D’autres États ont eu du mal à se mettre en conformité. La Virginie et la Caroline du Nord sont soumises à une surveillance fédérale similaire depuis 2012.
Mais certains États ont montré qu’il était possible d’apporter des correctifs. Le Delaware est entré dans un Olmstead accord avec le DOJ en 2011 et a quitté la surveillance fédérale cinq ans plus tard. L’Oregon a réglé une affaire en 2015 et est parvenu à se conformer en 2022.
En Géorgie, la pénurie de logements pour les personnes ayant une déficience intellectuelle ou une maladie mentale a été exacerbée par la fermeture des prestataires de services à domicile et communautaires ces dernières années, a déclaré Lisa Reisman, propriétaire de Complete Care at Home, qui offre des soins médicaux à domicile aux personnes âgées. et les personnes handicapées.
De nombreux prestataires de services ont imputé la pénurie de services à domicile et communautaires aux faibles taux de remboursement de Medicaid en Géorgie, qui ont rendu difficile pour les prestataires de conserver leurs travailleurs. Des années de taux bas « ont décimé l'infrastructure », a déclaré Ryan Whitmire, président du ministère des Personnes handicapées du développement de Géorgie.
Reisman a déclaré qu'elle avait dû refuser les demandes de placement de l'État parce qu'elle ne pouvait pas les accueillir. Dans ces situations, a-t-elle déclaré, un responsable de l'État a déclaré que les prestataires de services déposaient parfois leurs clients aux urgences parce qu'ils « n'avaient plus d'argent et ne savaient pas où les mettre ».
Les prestataires de services, dont Whitmire, ont déclaré que les infirmières et autres soignants partent souvent pour des emplois mieux rémunérés dans la restauration rapide ou dans la vente au détail.
Cette année, les législateurs de l'État ont affecté plus de 106 millions de dollars à l'augmentation des tarifs Medicaid pour les prestataires de services de santé mentale et de déficience développementale. Certains de ces taux n’avaient pas été augmentés depuis 2008.
Les législateurs de l’État ont également récemment adopté un projet de loi qui exigerait une étude tous les quatre ans des tarifs payés aux prestataires – même s’il appartiendrait toujours aux législateurs d’augmenter les paiements.
Non seulement le séjour prolongé de Lloyd Mills à l'hôpital a été dur mentalement et physiquement, mais cela lui a également fait perdre sa couverture Medicaid, ont déclaré ses représentants du Georgia Advocacy Office, une organisation à but non lucratif qui représente les personnes handicapées.
Parce qu'il était à l'hôpital, il n'était pas en mesure de dépenser ses paiements mensuels de revenu supplémentaire de sécurité, qui s'accumulaient jusqu'à ce qu'il ait trop d'argent pour conserver sa couverture maladie.
Fin octobre, huit mois après le début de son séjour à l'hôpital, l'État l'a transféré dans un foyer de groupe à Macon, à environ 85 miles au sud-est d'Atlanta.
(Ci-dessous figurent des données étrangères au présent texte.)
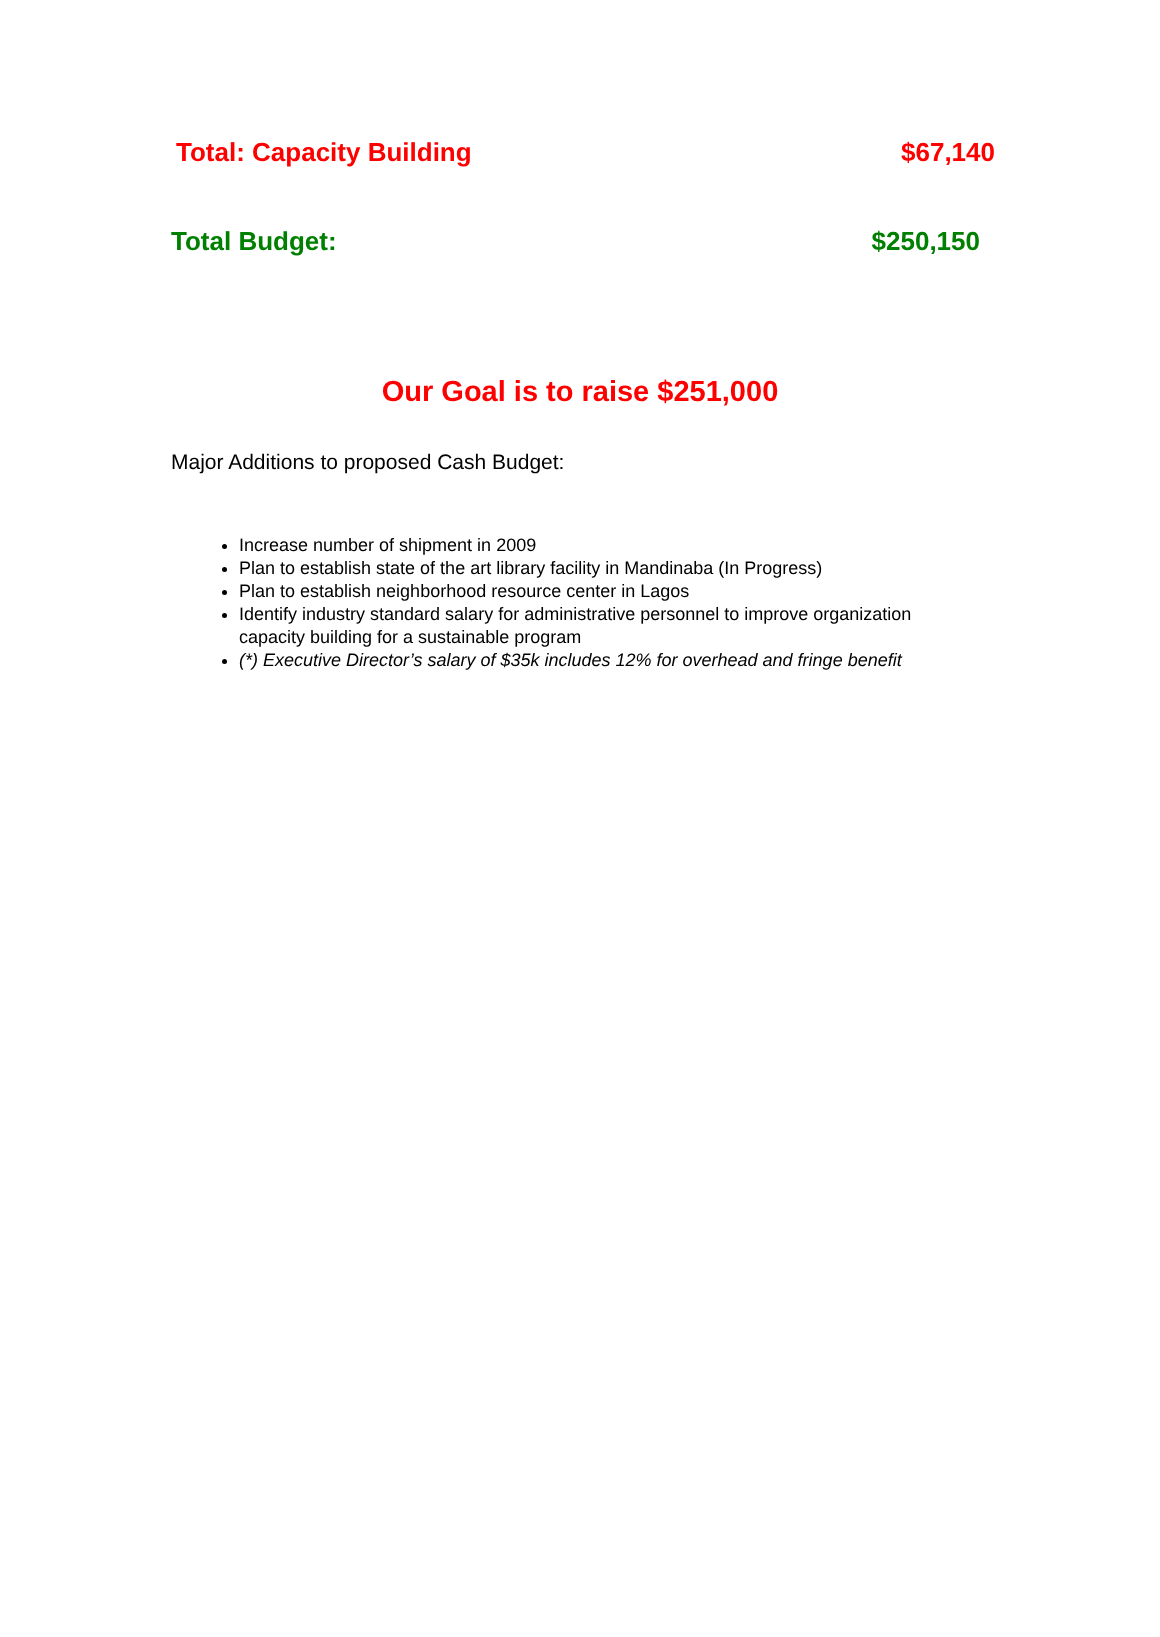Total: Capacity Building $67,140
Total Budget: $250,150
Our Goal is to raise $251,000
Major Additions to proposed Cash Budget:
Increase number of shipment in 2009
Plan to establish state of the art library facility in Mandinaba (In Progress)
Plan to establish neighborhood resource center in Lagos
Identify industry standard salary for administrative personnel to improve organization capacity building for a sustainable program
(*) Executive Director’s salary of $35k includes 12% for overhead and fringe benefit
Dans les jours qui ont précédé son déménagement, Mills a déclaré qu'il était prêt à entamer son prochain chapitre.
« Je suis juste prêt à vivre ma vie et je n'ai pas l'intention de revenir un jour ici », a-t-il déclaré.
Mais son séjour fut de courte durée. À la mi-novembre, après seulement quelques semaines de vie dans le foyer de groupe, Mills s'est retrouvé de nouveau à l'hôpital. Ses défenseurs craignent qu'il ne se dirige pas de si tôt vers un placement communautaire.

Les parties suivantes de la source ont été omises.